2. Analyze the problem generally: How many possible combinations of letters (i.e. actual words or not) can be constructed from an NxN board? Walk through your reasoning carefully, showing how your value comes together. Let's keep it simple just to get a decent upper bound without needing a PhD in combinatorics: Ignore detailed paths possible on the board and just assume that every letter on the board could be chained with every other letter on the board...how many words could be made that way? How does your analysis match up with your empirical findings in the last question?
3. Use your solver to solve at least 10-20 different boards, then ponder the solution stats you got. Based clearly on your observations, consider the following: Suppose there is a Boggle competition where human players are given a sequence of boards to solve, and the time they have to do so decreases with each board. Now examine the outcomes from the boards that you've run your solver on. What strategy for finding words would a "smart" (or as we'll call it in this course, "rational") player employ to maximize points in a time-limited time? Don't just speculate, support your answer clearly with your empirical results!
4. In the sample output provided above, there are two runs on the same board shown, with/without "cleverness" turned on...with drastic differences in time/resources used to find identical results. What the heck could that devious Dr. D be doing here to achieve this? Magic? Hint: put in some print statements to watch your program work...and then reflect on the implications of where effort is wasted.
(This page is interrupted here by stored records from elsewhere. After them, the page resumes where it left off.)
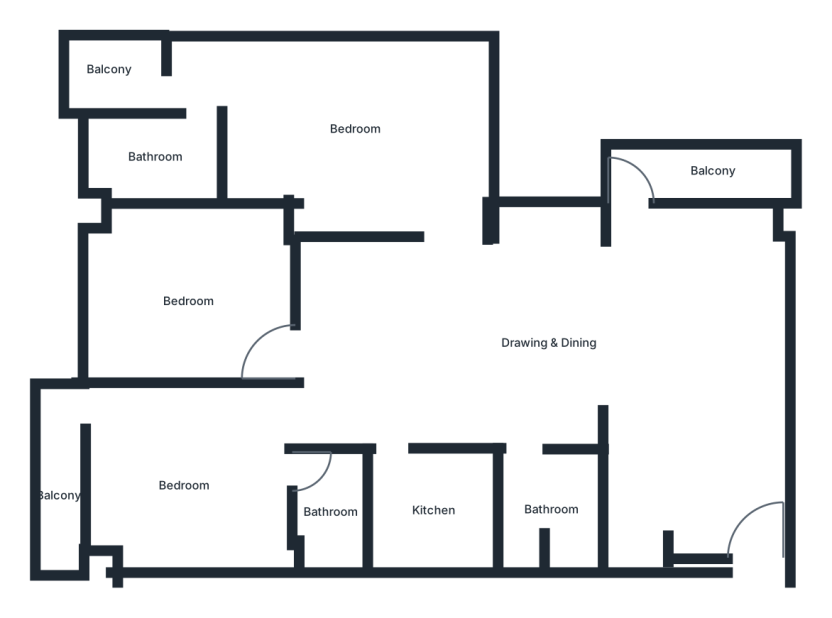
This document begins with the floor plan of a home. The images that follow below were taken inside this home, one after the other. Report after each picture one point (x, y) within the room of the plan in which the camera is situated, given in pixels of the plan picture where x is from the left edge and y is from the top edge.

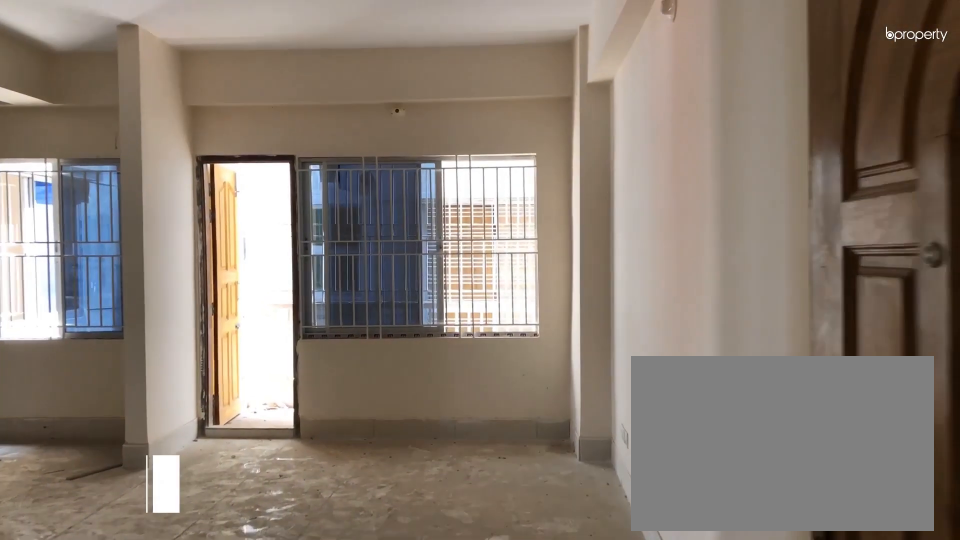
(751, 526)
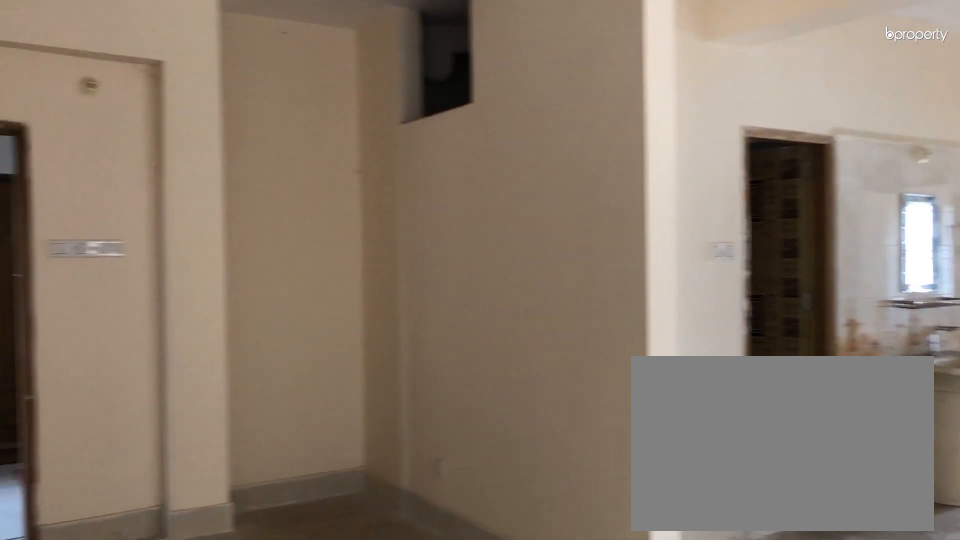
(689, 458)
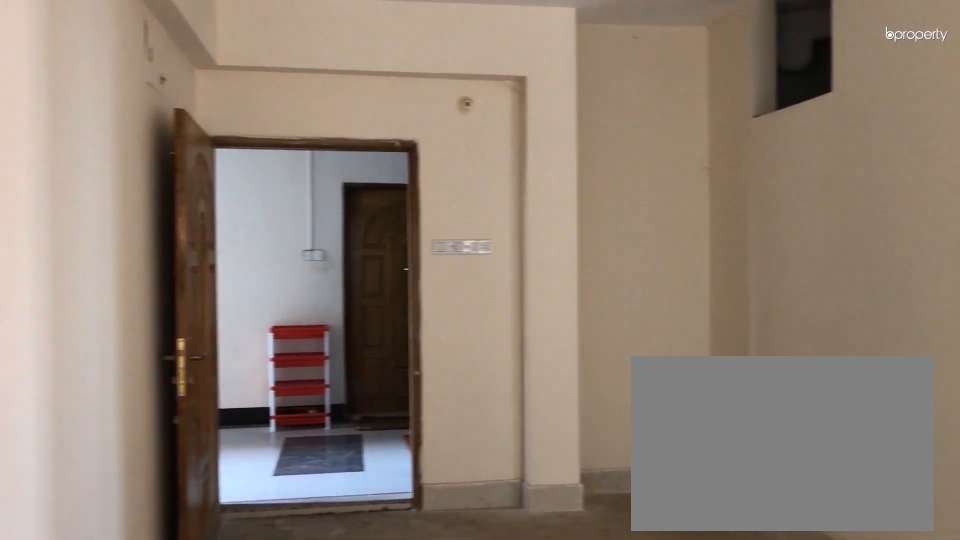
(689, 458)
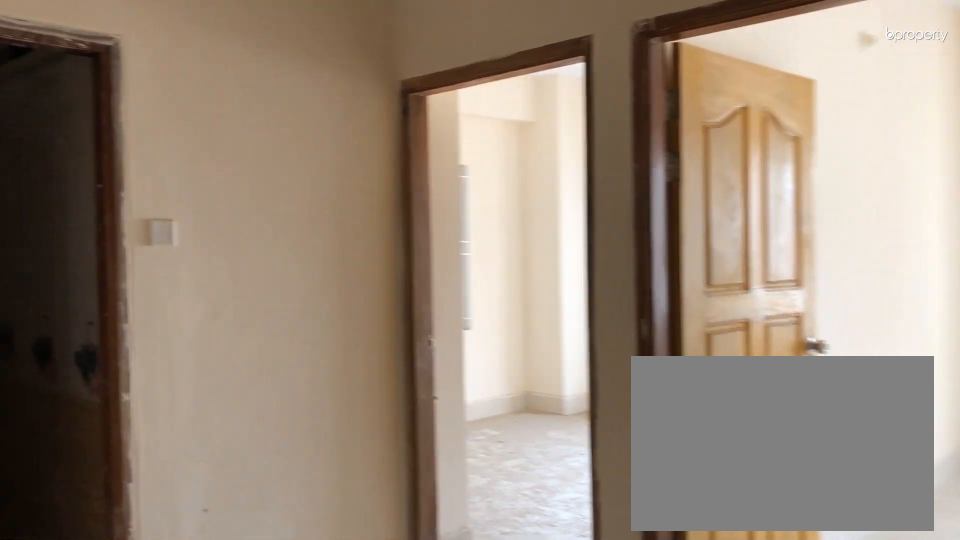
(449, 347)
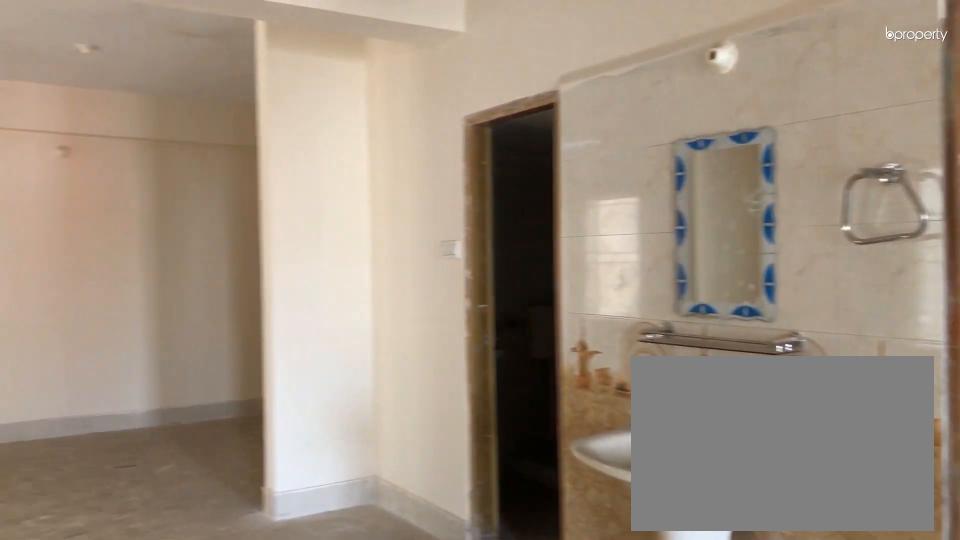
(449, 347)
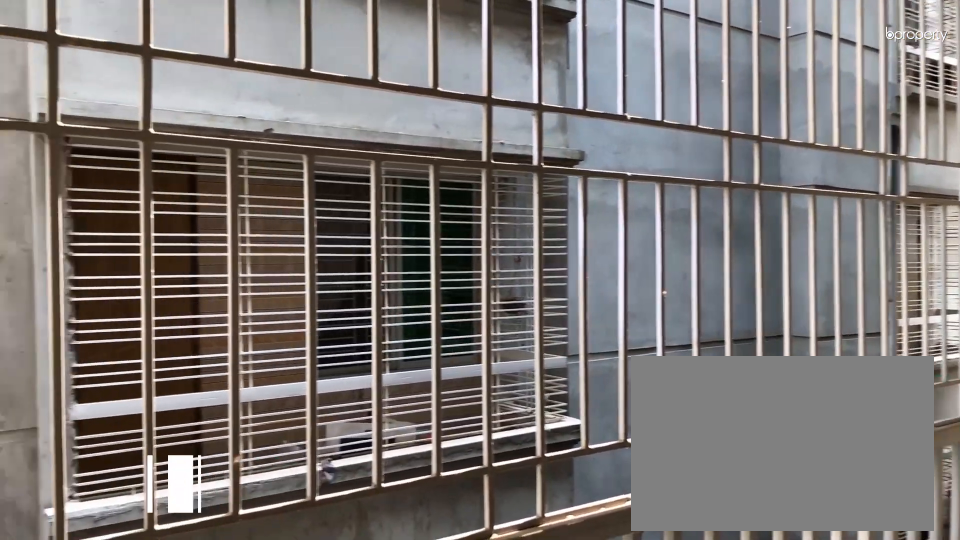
(713, 170)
The difference between the two outputs in my source code is exactly one line of code...plus another easily-created resource.

To turn in:

A professional packet with the following items in exactly this order for each part:

Part 1 packet:

Cover sheet: Name, course, assignment title, date
Printouts of your program running the dynamically assigned boards. THIS LINK to the testing boards will be activated shortly before the due time. Test boards will be no larger than 4x4.
Your fully-commented code (maybe be duplex printed). All code must be clearly readable, nothing cut off, no hard-to-read screenshots!

Part 2 packet:

Cover sheet: Name, course, assignment title, date
Your analysis questions: questions presented in the order given, each question clearly labeled with the question text, then your answer to it. Nice and clean and readable.
Printouts of your program running the dynamically assigned boards. THIS LINK to the testing boards will be activated shortly before the due time.
Your fully-commented code (maybe be duplex printed).

Important: Make sure all printouts in the packet are clear and 100% readable. If I can't read it, I can't score it!